Down to the last line, repeat the entries exactly and drop any image.

> _Dataset records_

--*--

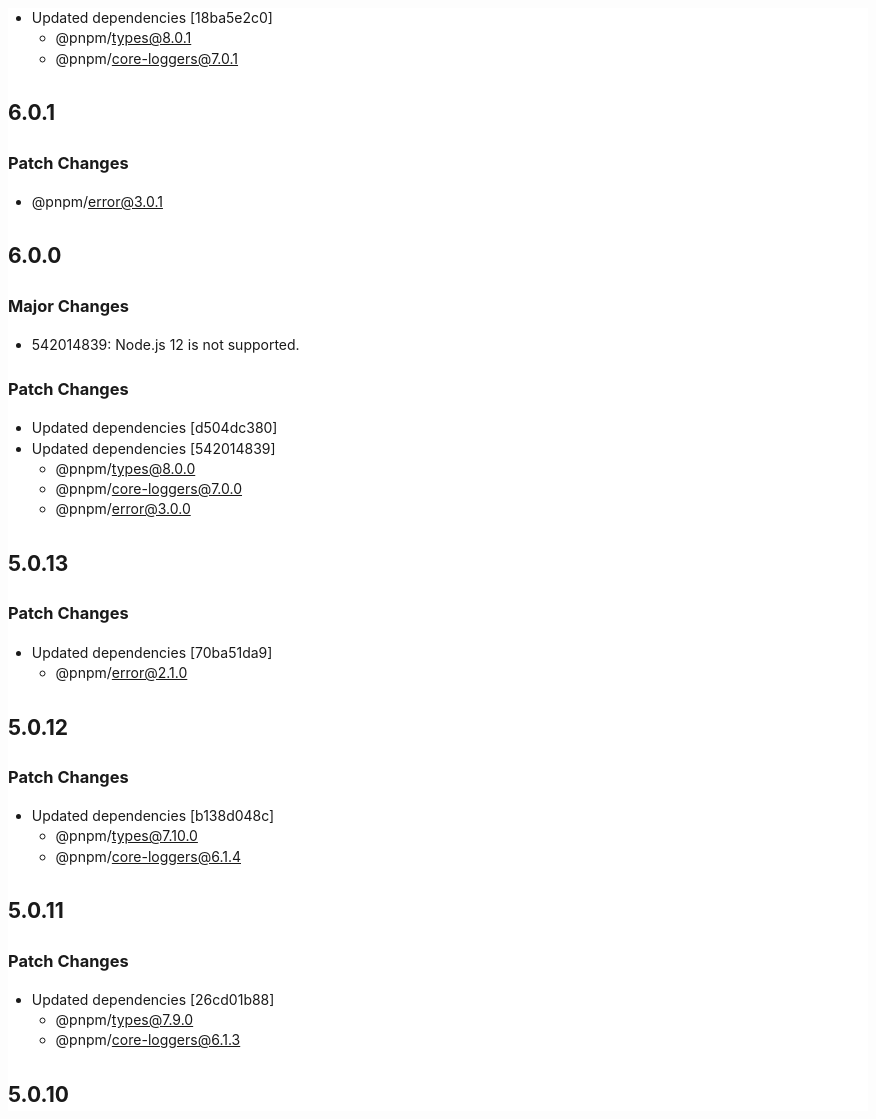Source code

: - Updated dependencies [18ba5e2c0]
  - @pnpm/types@8.0.1
  - @pnpm/core-loggers@7.0.1

## 6.0.1

### Patch Changes

- @pnpm/error@3.0.1

## 6.0.0

### Major Changes

- 542014839: Node.js 12 is not supported.

### Patch Changes

- Updated dependencies [d504dc380]
- Updated dependencies [542014839]
  - @pnpm/types@8.0.0
  - @pnpm/core-loggers@7.0.0
  - @pnpm/error@3.0.0

## 5.0.13

### Patch Changes

- Updated dependencies [70ba51da9]
  - @pnpm/error@2.1.0

## 5.0.12

### Patch Changes

- Updated dependencies [b138d048c]
  - @pnpm/types@7.10.0
  - @pnpm/core-loggers@6.1.4

## 5.0.11

### Patch Changes

- Updated dependencies [26cd01b88]
  - @pnpm/types@7.9.0
  - @pnpm/core-loggers@6.1.3

## 5.0.10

--*--

> _Task solution_
Source code

: - Updated dependencies [18ba5e2c0]
  - @pnpm/types@8.0.1
  - @pnpm/core-loggers@7.0.1

## 6.0.1

### Patch Changes

- @pnpm/error@3.0.1

## 6.0.0

### Major Changes

- 542014839: Node.js 12 is not supported.

### Patch Changes

- Updated dependencies [d504dc380]
- Updated dependencies [542014839]
  - @pnpm/types@8.0.0
  - @pnpm/core-loggers@7.0.0
  - @pnpm/error@3.0.0

## 5.0.13

### Patch Changes

- Updated dependencies [70ba51da9]
  - @pnpm/error@2.1.0

## 5.0.12

### Patch Changes

- Updated dependencies [b138d048c]
  - @pnpm/types@7.10.0
  - @pnpm/core-loggers@6.1.4

## 5.0.11

### Patch Changes

- Updated dependencies [26cd01b88]
  - @pnpm/types@7.9.0
  - @pnpm/core-loggers@6.1.3

## 5.0.10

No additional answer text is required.